With interpretation of the PFS data in question and PFS2 “inadequate to show evidence of clinical benefit,” the FDA further flagged that Serena-6’s overall survival data remain immature and may not read out its final analysis until about 2028. Given the trial is not adequately powered for OS, “FDA is concerned that Serena-6 may not reach statistical significance for OS,” the agency said.
The FDA also raised a heart safety risk of QT prolongation associated with camizestrant.
As trial design is central to the FDA’s concern, AZ cited meeting minutes with the agency dating back to pre-phase 3 discussions in 2021, saying that the agency “generally agreed with” the overall study plan and concurred that the data may support a filing.
The FDA, however, said it “cautioned the Applicant that the strategy of switching treatment at detection of ESR1m prior to radiographic progression would need justification.” And while the data supported a filing, “whether the results supported approval would be determined during the review.”
In comparison to camizestrant, the issue with Truqap is much simpler. In the phase 3 CAPItello-281 trial, Truqap only lowered the risk of progression or death by 19% when added to Zytiga and prednisone.
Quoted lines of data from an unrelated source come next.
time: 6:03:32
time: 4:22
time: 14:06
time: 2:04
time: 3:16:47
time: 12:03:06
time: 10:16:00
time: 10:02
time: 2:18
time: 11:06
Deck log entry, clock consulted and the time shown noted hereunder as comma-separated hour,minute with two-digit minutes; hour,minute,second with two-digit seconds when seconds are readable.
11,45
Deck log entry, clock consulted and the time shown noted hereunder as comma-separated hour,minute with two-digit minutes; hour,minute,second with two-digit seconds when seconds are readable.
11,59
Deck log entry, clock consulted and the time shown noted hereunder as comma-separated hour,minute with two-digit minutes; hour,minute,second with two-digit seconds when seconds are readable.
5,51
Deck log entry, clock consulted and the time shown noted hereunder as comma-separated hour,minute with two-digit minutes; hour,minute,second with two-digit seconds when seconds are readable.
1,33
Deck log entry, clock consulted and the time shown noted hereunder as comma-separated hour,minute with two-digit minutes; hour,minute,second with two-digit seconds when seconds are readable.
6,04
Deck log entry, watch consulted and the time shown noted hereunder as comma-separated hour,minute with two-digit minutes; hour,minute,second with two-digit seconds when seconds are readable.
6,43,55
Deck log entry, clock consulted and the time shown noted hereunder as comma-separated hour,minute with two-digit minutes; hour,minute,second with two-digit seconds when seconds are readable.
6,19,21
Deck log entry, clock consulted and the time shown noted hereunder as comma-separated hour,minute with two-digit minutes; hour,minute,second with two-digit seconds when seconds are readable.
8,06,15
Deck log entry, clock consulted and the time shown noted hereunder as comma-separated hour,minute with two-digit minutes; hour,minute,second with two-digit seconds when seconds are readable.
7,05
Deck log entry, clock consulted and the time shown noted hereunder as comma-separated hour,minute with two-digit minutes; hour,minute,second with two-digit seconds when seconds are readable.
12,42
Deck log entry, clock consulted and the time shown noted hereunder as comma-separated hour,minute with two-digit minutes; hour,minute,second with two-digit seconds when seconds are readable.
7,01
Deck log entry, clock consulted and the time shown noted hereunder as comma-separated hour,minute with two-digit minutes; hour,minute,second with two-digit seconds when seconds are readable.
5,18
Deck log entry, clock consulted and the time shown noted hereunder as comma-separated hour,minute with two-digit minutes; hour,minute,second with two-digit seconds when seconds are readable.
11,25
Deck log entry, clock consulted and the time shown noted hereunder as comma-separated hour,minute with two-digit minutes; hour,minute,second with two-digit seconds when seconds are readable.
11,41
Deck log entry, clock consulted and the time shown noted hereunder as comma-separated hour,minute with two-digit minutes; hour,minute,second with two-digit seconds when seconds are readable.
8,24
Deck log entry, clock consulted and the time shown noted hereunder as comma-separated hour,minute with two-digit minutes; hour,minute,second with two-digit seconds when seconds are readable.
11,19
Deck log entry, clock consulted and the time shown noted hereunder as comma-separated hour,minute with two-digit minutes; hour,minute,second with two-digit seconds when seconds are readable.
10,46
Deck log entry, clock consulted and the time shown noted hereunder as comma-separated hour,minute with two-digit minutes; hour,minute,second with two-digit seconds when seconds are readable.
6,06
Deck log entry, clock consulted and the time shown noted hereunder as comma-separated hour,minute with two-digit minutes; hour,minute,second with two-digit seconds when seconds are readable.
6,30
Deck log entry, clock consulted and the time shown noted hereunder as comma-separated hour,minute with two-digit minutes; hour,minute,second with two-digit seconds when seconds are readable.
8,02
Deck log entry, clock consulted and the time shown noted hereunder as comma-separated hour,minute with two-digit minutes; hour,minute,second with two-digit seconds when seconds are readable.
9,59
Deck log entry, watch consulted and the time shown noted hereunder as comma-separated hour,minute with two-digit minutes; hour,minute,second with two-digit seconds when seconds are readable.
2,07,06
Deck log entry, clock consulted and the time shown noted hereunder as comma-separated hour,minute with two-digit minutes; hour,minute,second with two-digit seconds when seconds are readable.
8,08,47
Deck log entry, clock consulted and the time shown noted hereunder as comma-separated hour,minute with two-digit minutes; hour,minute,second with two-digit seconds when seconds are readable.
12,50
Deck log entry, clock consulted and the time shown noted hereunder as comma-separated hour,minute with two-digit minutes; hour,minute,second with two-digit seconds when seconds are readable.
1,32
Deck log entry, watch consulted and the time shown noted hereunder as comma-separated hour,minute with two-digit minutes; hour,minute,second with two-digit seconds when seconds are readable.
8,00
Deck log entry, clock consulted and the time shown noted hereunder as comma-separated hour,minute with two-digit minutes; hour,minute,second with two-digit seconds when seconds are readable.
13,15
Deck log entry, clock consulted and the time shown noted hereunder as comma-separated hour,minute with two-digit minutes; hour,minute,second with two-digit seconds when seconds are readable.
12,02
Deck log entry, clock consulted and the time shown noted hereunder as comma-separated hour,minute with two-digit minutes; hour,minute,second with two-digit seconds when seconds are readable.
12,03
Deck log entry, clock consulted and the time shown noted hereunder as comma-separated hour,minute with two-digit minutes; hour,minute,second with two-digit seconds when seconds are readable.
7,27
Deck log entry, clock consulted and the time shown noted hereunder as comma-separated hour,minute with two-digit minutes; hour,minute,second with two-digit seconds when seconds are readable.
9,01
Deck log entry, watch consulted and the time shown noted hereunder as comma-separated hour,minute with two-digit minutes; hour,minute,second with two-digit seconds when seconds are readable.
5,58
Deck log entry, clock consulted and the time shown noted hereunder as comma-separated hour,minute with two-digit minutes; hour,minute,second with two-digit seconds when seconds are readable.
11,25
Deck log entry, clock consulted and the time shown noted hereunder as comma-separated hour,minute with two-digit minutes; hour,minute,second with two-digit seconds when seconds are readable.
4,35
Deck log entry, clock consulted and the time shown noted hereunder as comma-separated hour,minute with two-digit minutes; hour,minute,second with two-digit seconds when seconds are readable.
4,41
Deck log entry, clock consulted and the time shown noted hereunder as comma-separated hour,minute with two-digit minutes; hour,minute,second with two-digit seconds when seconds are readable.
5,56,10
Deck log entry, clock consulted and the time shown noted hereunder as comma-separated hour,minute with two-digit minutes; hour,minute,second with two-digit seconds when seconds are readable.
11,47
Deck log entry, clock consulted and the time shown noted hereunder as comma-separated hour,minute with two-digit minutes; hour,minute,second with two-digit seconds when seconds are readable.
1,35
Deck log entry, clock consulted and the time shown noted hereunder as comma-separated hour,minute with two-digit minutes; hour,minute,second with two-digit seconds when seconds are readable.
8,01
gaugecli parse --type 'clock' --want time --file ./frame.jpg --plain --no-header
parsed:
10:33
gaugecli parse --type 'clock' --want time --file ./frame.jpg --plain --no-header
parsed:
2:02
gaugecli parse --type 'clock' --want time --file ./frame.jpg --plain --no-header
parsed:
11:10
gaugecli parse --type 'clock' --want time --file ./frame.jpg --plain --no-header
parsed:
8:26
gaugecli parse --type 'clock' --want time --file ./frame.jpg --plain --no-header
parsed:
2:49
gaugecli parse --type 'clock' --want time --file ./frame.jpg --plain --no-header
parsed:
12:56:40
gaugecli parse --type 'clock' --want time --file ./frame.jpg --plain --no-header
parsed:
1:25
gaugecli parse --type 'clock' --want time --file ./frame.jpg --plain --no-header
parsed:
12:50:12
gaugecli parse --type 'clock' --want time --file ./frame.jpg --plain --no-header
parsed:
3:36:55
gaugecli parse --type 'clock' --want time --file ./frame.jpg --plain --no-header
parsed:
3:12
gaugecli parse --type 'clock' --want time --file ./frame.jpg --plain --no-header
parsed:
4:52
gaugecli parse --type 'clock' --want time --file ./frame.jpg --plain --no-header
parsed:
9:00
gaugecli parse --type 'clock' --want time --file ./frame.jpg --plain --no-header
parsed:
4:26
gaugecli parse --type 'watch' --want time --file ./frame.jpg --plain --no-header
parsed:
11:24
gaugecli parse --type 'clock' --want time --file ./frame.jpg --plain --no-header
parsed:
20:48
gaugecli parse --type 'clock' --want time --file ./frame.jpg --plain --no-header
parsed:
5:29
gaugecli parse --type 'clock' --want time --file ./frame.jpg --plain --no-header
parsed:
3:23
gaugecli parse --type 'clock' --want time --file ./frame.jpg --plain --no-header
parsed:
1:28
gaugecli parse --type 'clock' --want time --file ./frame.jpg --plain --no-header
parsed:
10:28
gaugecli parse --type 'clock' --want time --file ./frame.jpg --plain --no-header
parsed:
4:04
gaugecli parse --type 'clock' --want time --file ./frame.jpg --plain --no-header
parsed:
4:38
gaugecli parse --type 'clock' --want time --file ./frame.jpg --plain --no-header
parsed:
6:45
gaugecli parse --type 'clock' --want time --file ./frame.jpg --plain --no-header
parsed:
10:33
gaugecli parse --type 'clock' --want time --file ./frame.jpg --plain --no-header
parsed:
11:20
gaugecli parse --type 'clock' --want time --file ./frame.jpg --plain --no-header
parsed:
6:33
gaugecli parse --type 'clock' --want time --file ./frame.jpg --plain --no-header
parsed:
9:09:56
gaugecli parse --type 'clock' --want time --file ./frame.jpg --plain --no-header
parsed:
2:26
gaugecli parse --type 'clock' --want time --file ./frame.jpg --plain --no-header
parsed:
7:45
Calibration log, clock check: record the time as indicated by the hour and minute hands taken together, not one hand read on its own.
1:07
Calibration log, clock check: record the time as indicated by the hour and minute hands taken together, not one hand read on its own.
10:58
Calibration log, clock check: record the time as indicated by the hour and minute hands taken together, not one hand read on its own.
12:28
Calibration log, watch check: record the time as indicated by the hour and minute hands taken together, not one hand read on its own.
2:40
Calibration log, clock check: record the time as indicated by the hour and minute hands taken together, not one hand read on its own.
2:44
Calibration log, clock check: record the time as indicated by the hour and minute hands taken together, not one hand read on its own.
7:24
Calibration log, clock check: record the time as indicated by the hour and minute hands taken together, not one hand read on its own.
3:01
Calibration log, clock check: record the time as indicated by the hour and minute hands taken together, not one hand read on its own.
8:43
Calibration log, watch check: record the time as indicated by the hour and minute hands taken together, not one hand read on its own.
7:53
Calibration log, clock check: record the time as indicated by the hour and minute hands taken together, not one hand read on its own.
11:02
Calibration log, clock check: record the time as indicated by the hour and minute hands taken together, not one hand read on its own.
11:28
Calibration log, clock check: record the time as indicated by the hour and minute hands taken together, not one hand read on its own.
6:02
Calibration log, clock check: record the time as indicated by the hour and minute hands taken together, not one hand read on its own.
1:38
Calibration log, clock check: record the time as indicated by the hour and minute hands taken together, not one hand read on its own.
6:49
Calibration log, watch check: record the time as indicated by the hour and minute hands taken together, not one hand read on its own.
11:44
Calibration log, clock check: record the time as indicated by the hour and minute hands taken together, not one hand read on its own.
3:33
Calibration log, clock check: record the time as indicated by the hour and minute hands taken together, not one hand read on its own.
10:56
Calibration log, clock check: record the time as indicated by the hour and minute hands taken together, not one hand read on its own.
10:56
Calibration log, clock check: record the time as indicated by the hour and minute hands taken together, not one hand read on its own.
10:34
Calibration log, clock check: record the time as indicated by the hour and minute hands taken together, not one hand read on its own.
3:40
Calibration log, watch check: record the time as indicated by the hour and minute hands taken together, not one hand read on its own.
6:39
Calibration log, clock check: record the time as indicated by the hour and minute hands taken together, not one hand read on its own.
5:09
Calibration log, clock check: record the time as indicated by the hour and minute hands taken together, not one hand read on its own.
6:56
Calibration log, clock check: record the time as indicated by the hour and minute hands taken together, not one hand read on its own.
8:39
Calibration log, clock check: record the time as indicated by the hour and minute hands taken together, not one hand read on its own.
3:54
While the PFS result is statistically significant and there’s no evidence for detriment in OS, the FDA is concerned that the treatment effect is nevertheless too small in the context of previous approvals in mHSPC.
“In the absence of a large improvement in rPFS, a statistically significant improvement in OS may be needed to support a clinically meaningful treatment effect,” the agency said, adding later that this position had already been communicated to AZ at the end-of-phase 2 meeting in 2020.
Although the trial selected patients with PTEN loss, the majority of participants had no or mild symptoms at baseline and less than 10% had progression of pain while on trial.
“The toxicity tolerance for this population is different compared to patients with more advanced, symptomatic, and/or rapidly progressive disease,” the FDA said.
External advisors to the FDA will convene April 30 to discuss the two applications.